- [PROBLEM TO WORK ON]:
Print out each record below, unaltered and complete, without its images.

- [DATA PROVIDED]:

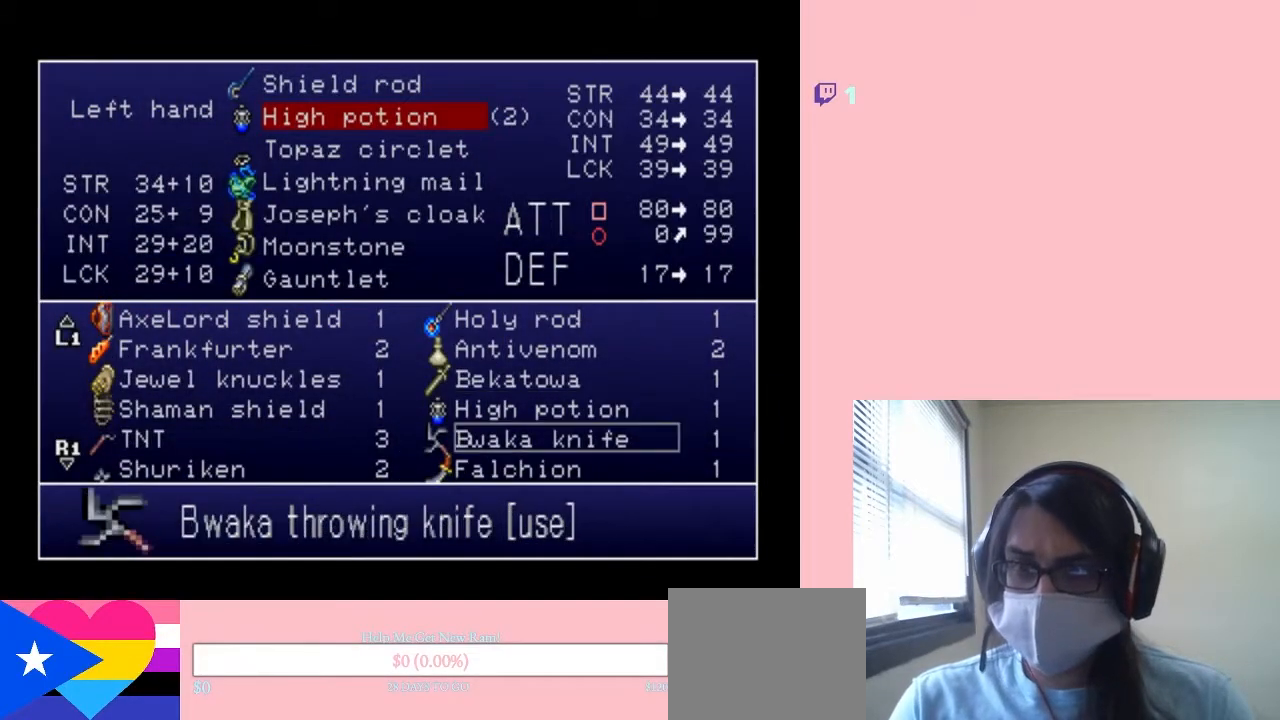
{"dt_ms": 500, "buttons": ["DPAD_DOWN"], "left_stick": "center", "right_stick": "center", "events": []}
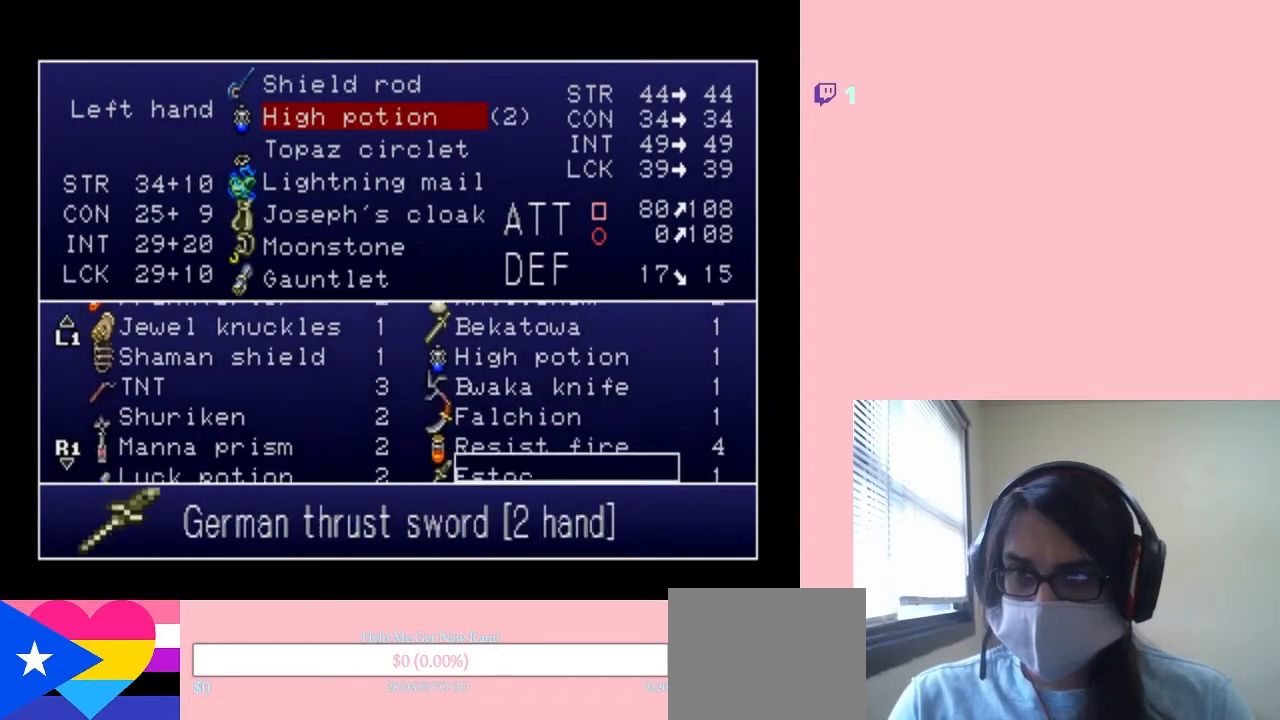
{"dt_ms": 500, "buttons": ["DPAD_DOWN"], "left_stick": "center", "right_stick": "center", "events": []}
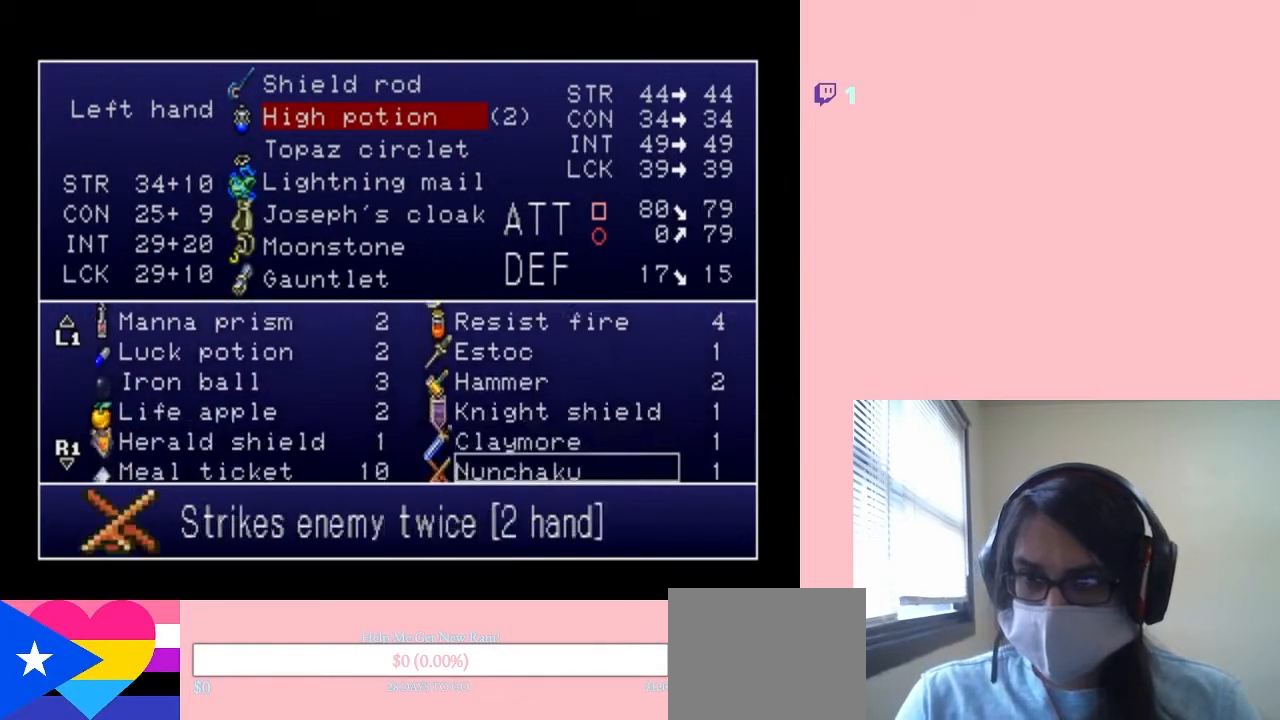
{"dt_ms": 1000, "buttons": [], "left_stick": "center", "right_stick": "center", "events": [[633, "DPAD_DOWN", "up"], [850, "DPAD_DOWN", "down"], [1000, "DPAD_DOWN", "up"]]}
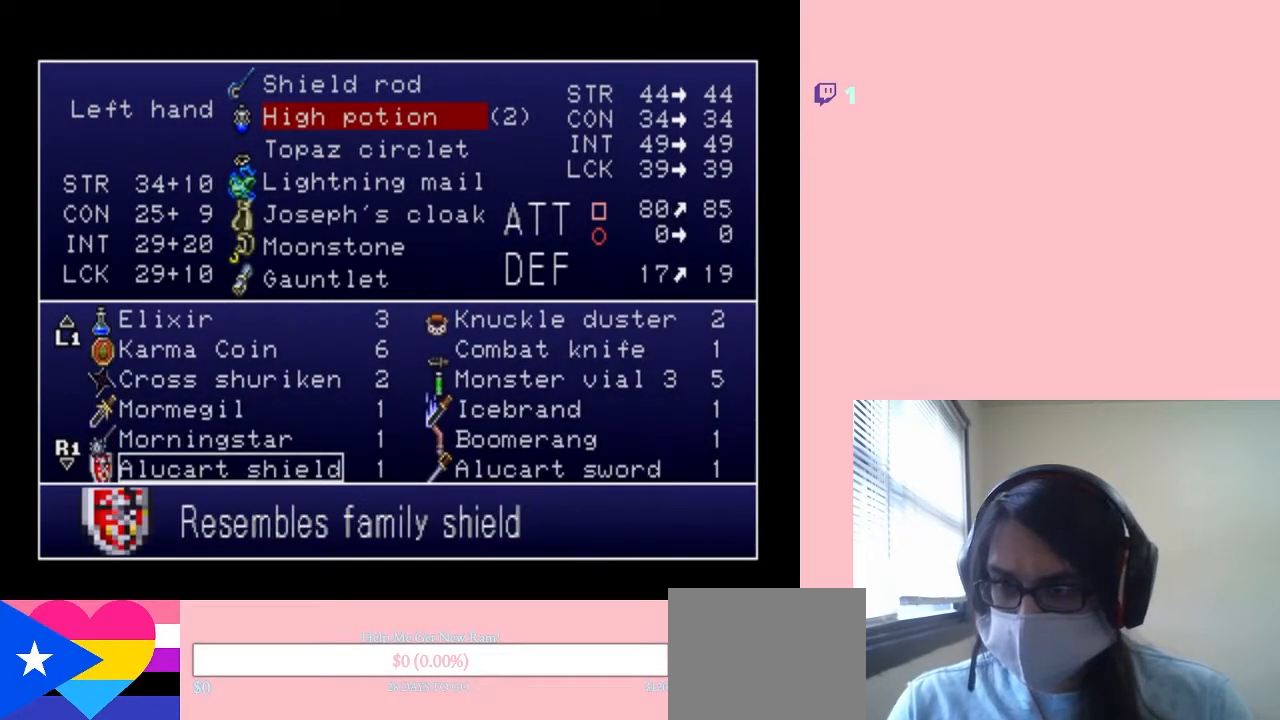
{"dt_ms": 500, "buttons": ["DPAD_DOWN"], "left_stick": "center", "right_stick": "center", "events": [[100, "DPAD_DOWN", "down"], [183, "DPAD_DOWN", "up"], [283, "DPAD_DOWN", "down"], [333, "DPAD_DOWN", "up"], [433, "DPAD_DOWN", "down"]]}
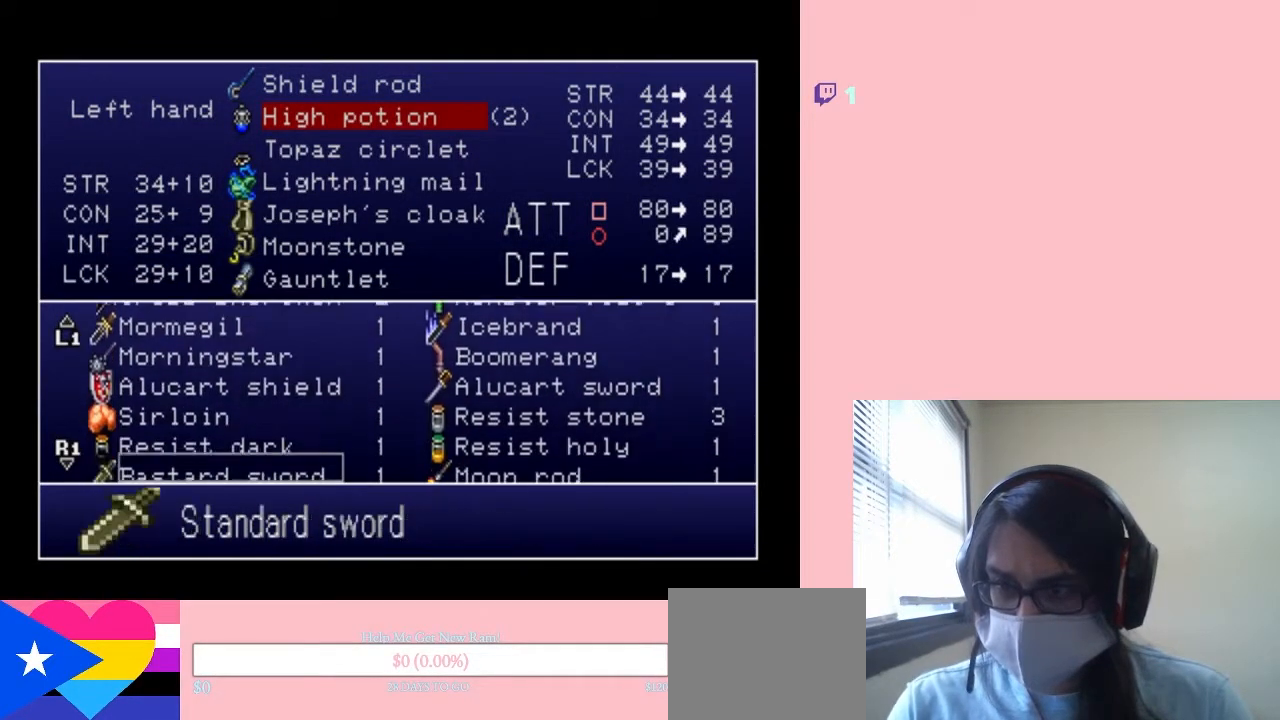
{"dt_ms": 500, "buttons": ["DPAD_DOWN"], "left_stick": "center", "right_stick": "center", "events": [[17, "DPAD_DOWN", "up"], [100, "DPAD_DOWN", "down"], [200, "DPAD_DOWN", "up"], [250, "DPAD_DOWN", "down"], [350, "DPAD_DOWN", "up"], [433, "DPAD_DOWN", "down"]]}
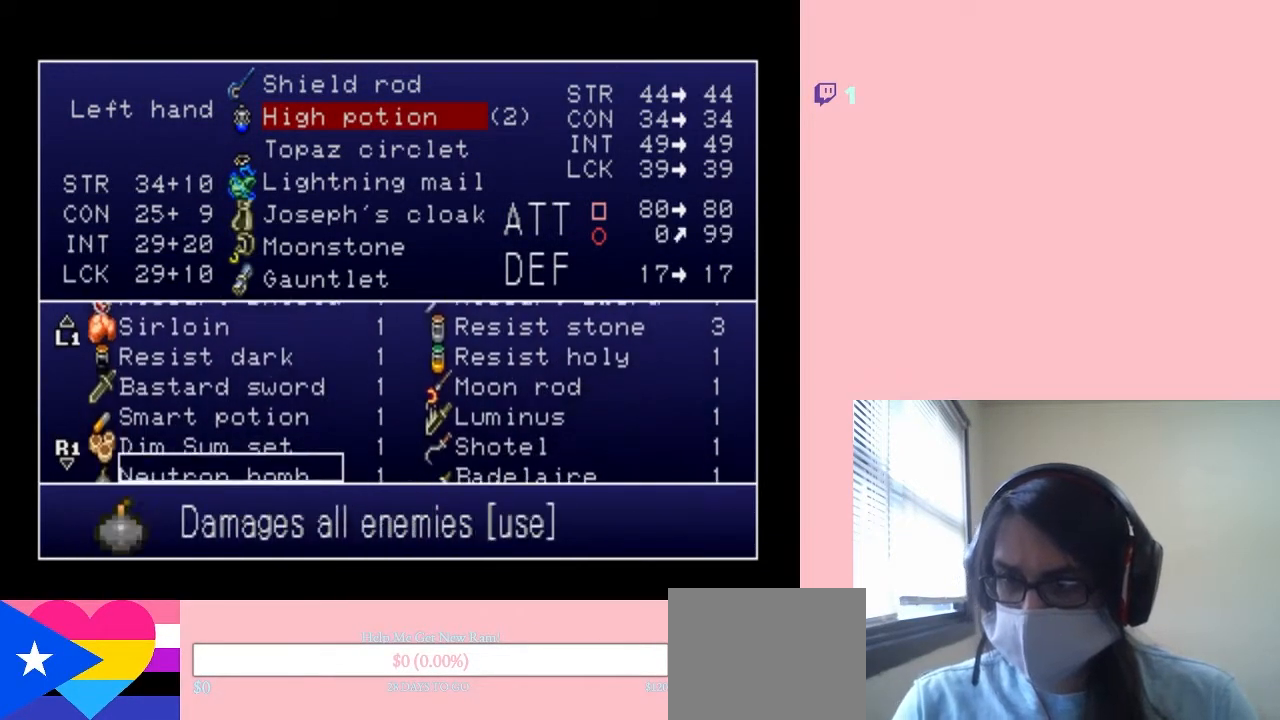
{"dt_ms": 500, "buttons": ["DPAD_DOWN"], "left_stick": "center", "right_stick": "center", "events": [[33, "DPAD_DOWN", "up"], [117, "DPAD_DOWN", "down"], [183, "DPAD_DOWN", "up"], [300, "DPAD_DOWN", "down"], [367, "DPAD_DOWN", "up"], [467, "DPAD_DOWN", "down"]]}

- [RESPONSE AREA]:
{"dt_ms": 500, "buttons": ["DPAD_DOWN"], "left_stick": "center", "right_stick": "center", "events": []}
{"dt_ms": 500, "buttons": ["DPAD_DOWN"], "left_stick": "center", "right_stick": "center", "events": []}
{"dt_ms": 1000, "buttons": [], "left_stick": "center", "right_stick": "center", "events": [[633, "DPAD_DOWN", "up"], [850, "DPAD_DOWN", "down"], [1000, "DPAD_DOWN", "up"]]}
{"dt_ms": 500, "buttons": ["DPAD_DOWN"], "left_stick": "center", "right_stick": "center", "events": [[100, "DPAD_DOWN", "down"], [183, "DPAD_DOWN", "up"], [283, "DPAD_DOWN", "down"], [333, "DPAD_DOWN", "up"], [433, "DPAD_DOWN", "down"]]}
{"dt_ms": 500, "buttons": ["DPAD_DOWN"], "left_stick": "center", "right_stick": "center", "events": [[17, "DPAD_DOWN", "up"], [100, "DPAD_DOWN", "down"], [200, "DPAD_DOWN", "up"], [250, "DPAD_DOWN", "down"], [350, "DPAD_DOWN", "up"], [433, "DPAD_DOWN", "down"]]}
{"dt_ms": 500, "buttons": ["DPAD_DOWN"], "left_stick": "center", "right_stick": "center", "events": [[33, "DPAD_DOWN", "up"], [117, "DPAD_DOWN", "down"], [183, "DPAD_DOWN", "up"], [300, "DPAD_DOWN", "down"], [367, "DPAD_DOWN", "up"], [467, "DPAD_DOWN", "down"]]}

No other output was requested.